74 Mo. App. 12 | Mo. Ct. App. | 1898
— This is an action for a breach of covenants in a deed to land. * * * It was submitted to the court without a jury and a judgment rendered in favor of plaintiff for $375, from which defendant appeals. On the trial the following facts were shown:
Before the execution of its deed to Bradley and Company by the Chas. Heer Dry Groods Company, a corporation, certain individuals who were stockholders therein, entered into a contract with Bradley and Company to secure a termination of the lease existing upon said premises within one year. This contract was assigned to plaintiff by Bradley and Company. Plaintiff brought suit thereon and recovered a judgment for $33, which was paid. Thereafter plaintiff brought an action for the forfeiture of the lease of said premises on account of the failure of the tenant to comply with the terms of the lease to him as to sowing clover seed. This being decided in favor of the tenant, plaintiff brought another action against him for the possession of the premises for failure to pay rent reserved. This suit was ultimately determined in favor of the plaintiff in this court. Langenberg v. Schmidt, 69 Mo. App. 281. There was evidence tending to show that the rental value of the premises was $150 per annum. The damages claimed in the present action are the rental value during the time plaintiffs were kept out of possession of the premises by the lease of the defendant. There was evidence tending to show that prior
The defenses pleaded are res judicata, estoppel and non-assignability to plaintiff of the covenants raised by the statutory terms in the deed from defendant.

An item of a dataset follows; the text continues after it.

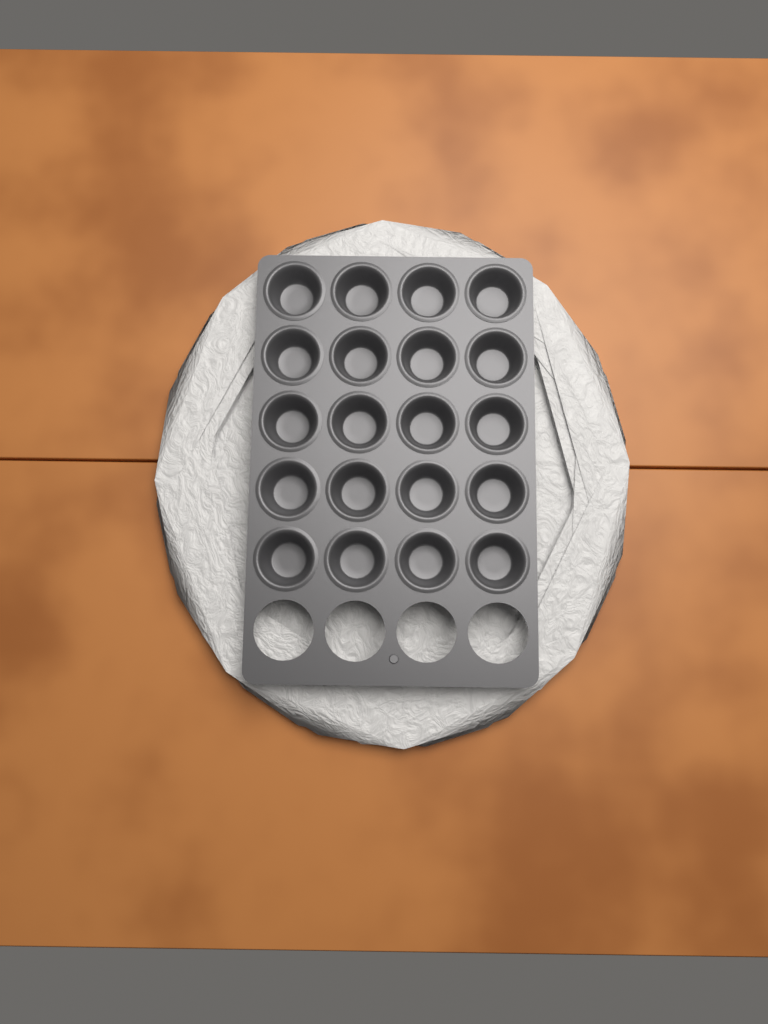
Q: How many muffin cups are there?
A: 20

The first two objections need not be discussed, since the record does not disclose any former adjudication of the issues herein between the present parties or any matter of estoppel on the part of plaintiff to pursue the remedy now sought. The important question is whether plaintiff under the conveyance to him can allege a breach of defendant’s covenants in the deed made by it? The effect of the terms used in defendant’s deed was to obligate it to make good the three statutory covenants created by the use of the words “grant, bargain and sell.” This action can not be supported on the statutory covenant against incumbrances, for the incumbrance shown by the record being a valid lease for a term of three years was not removable until the expiration of its term, and hence (in the absence of words of special assignment) extinguished the running of that covenant beyond the first-grantee of defendant. Buren v. Hubbell, 54 Mo. App. loc. cit. 624, and citations; Blondeau v. Sheridan, 81 Mo. 545. Nor can the present action be supported on the covenant for further assurance, for there are no facts in this record calling for the application of that covenant. This leaves for consideration only one other covenant, which is the first one arising from the use of the statutory terms, and is, to wit, “that the grantor was at the time of the execution of such conveyance seized of an indefeasible estate in fee simple” in the real estate.